■ Your task ■
Recast the entries below as a Markdown table with the columns Row and Line, giving each line a row number and skipping blank lines. Leave out the pictures.

■ Extracted information ■
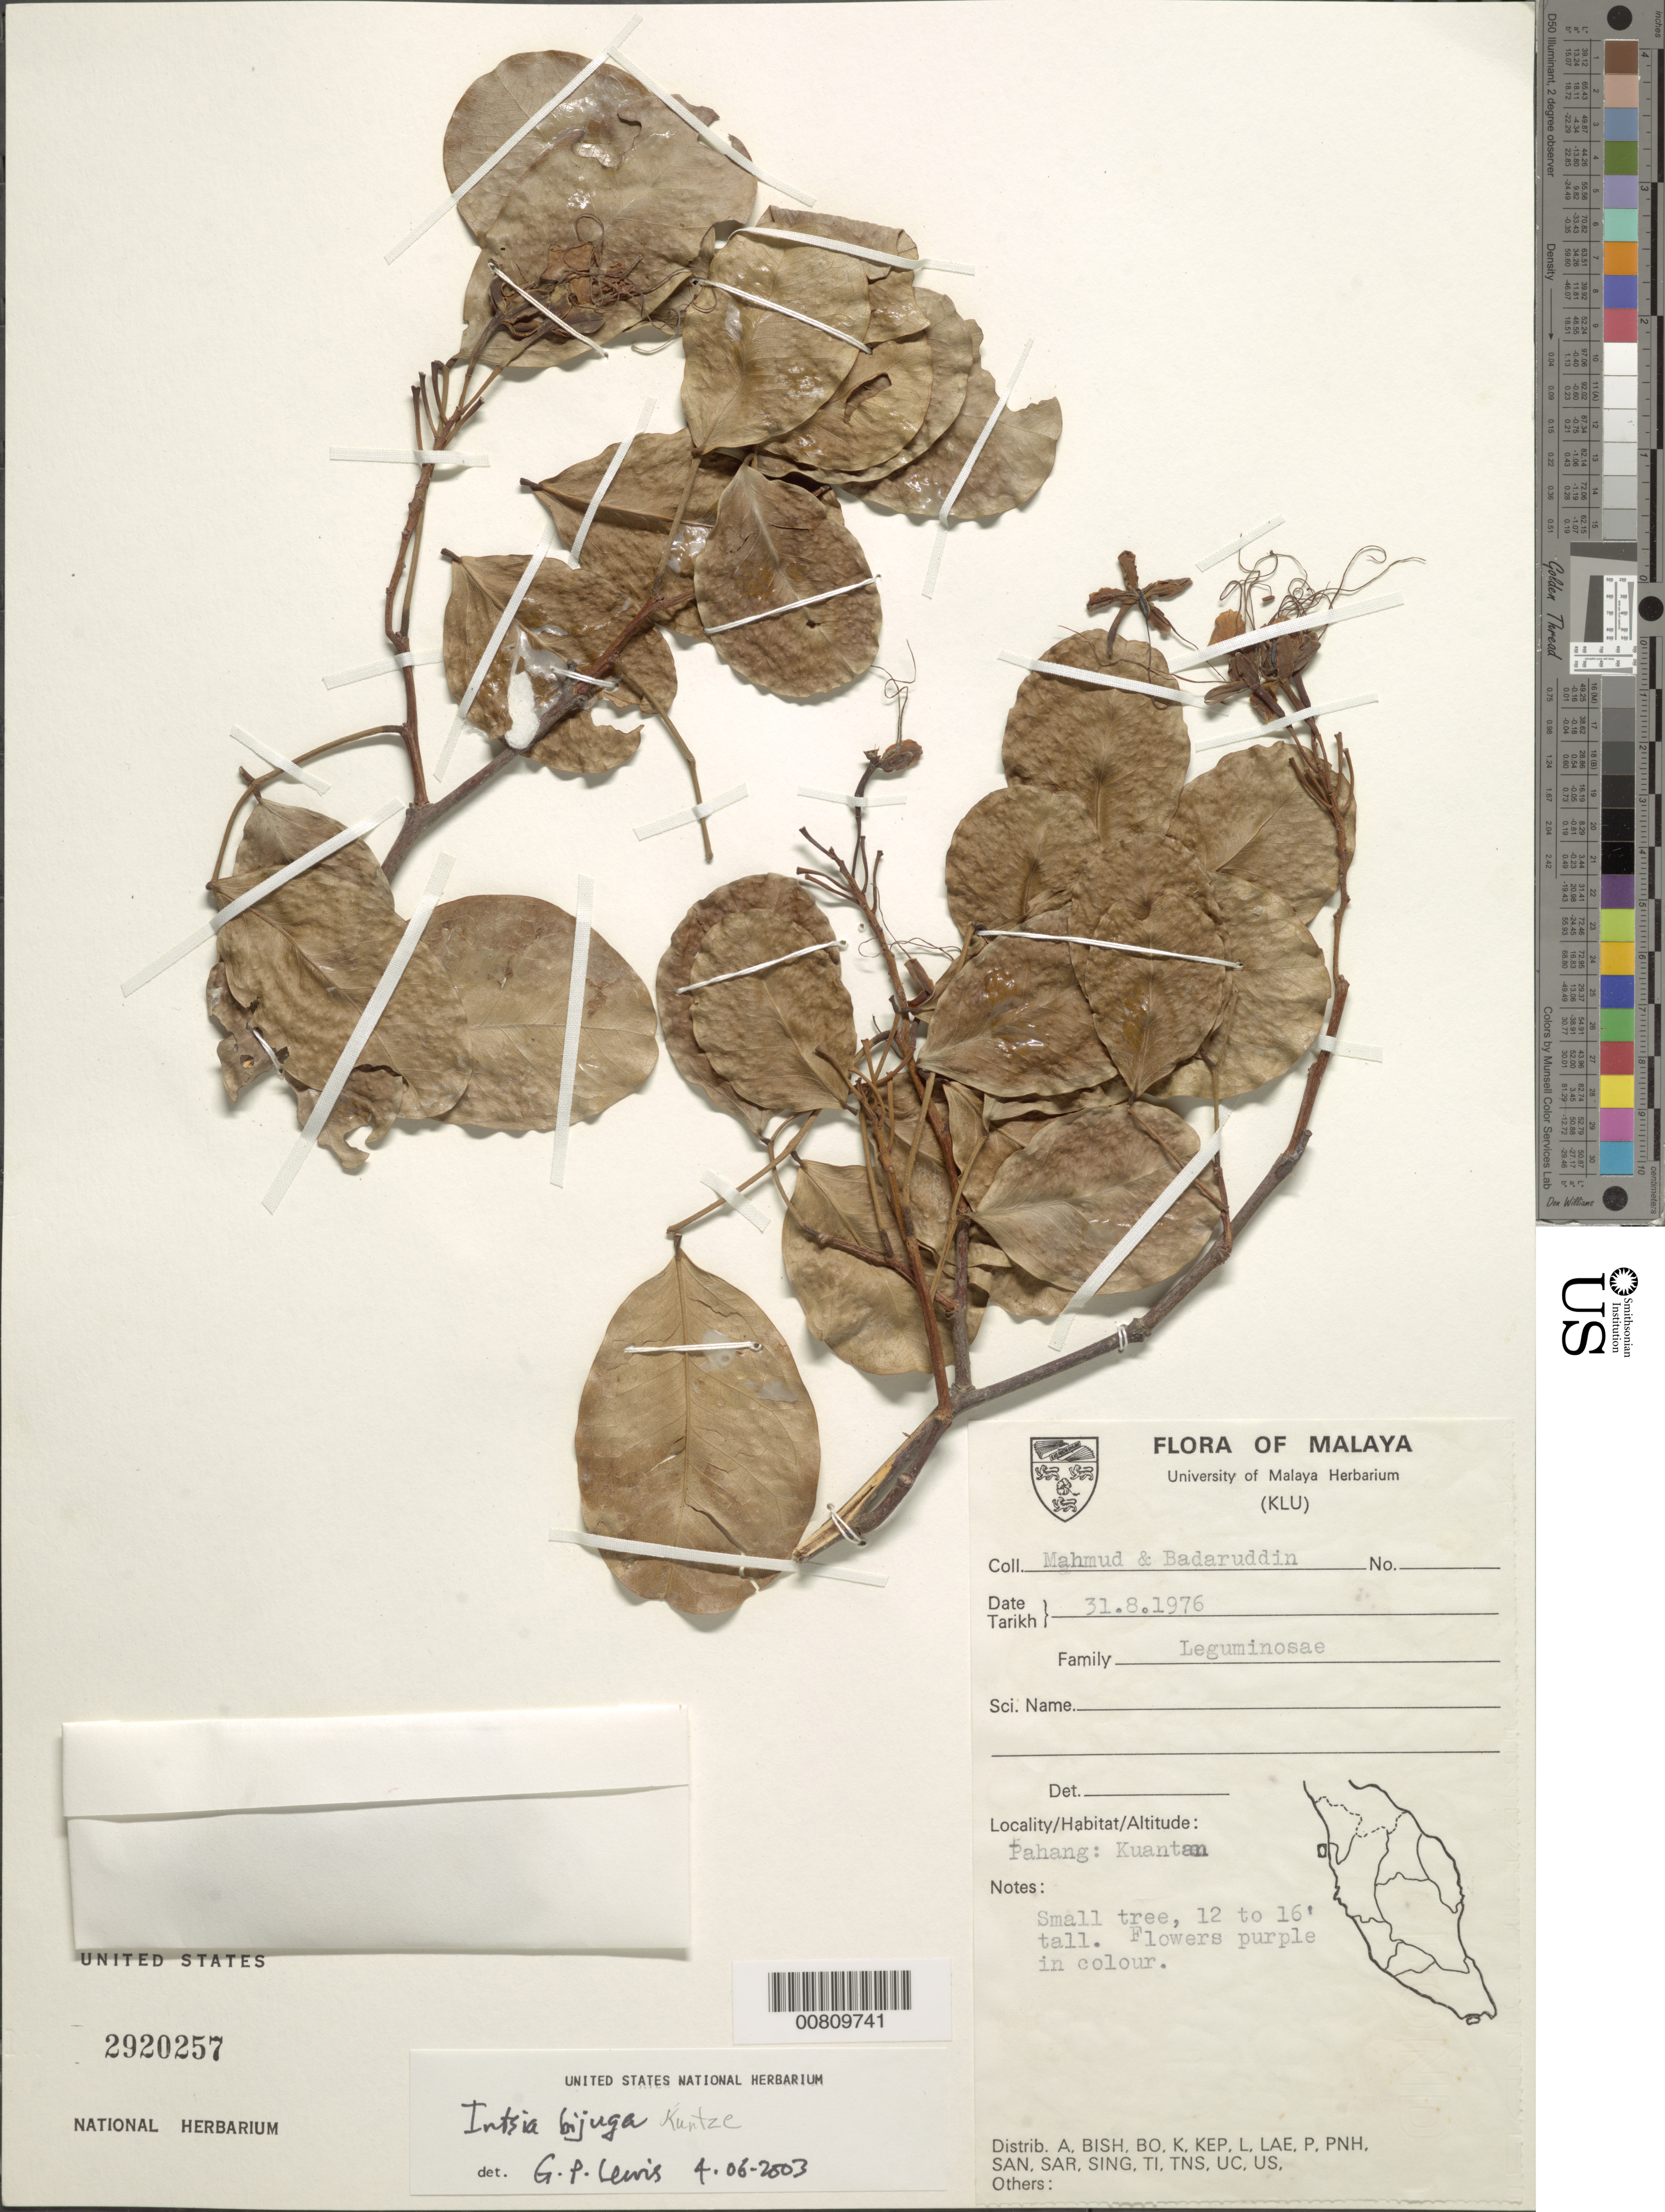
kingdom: Plantae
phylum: Tracheophyta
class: Magnoliopsida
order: Fabales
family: Fabaceae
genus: Intsia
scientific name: Intsia bijuga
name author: (Colebr.) Kuntze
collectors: -. Mahmud & -. Badaruddin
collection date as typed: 31 Aug 1976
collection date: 1976-08-31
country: Malaysia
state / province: Pahang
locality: Kuantan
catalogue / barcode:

■ Expected answer ■
| Row | Line |
|---|---|
| 1 | kingdom: Plantae |
| 2 | phylum: Tracheophyta |
| 3 | class: Magnoliopsida |
| 4 | order: Fabales |
| 5 | family: Fabaceae |
| 6 | genus: Intsia |
| 7 | scientific name: Intsia bijuga |
| 8 | name author: (Colebr.) Kuntze |
| 9 | collectors: -. Mahmud & -. Badaruddin |
| 10 | collection date as typed: 31 Aug 1976 |
| 11 | collection date: 1976-08-31 |
| 12 | country: Malaysia |
| 13 | state / province: Pahang |
| 14 | locality: Kuantan |
| 15 | catalogue / barcode: |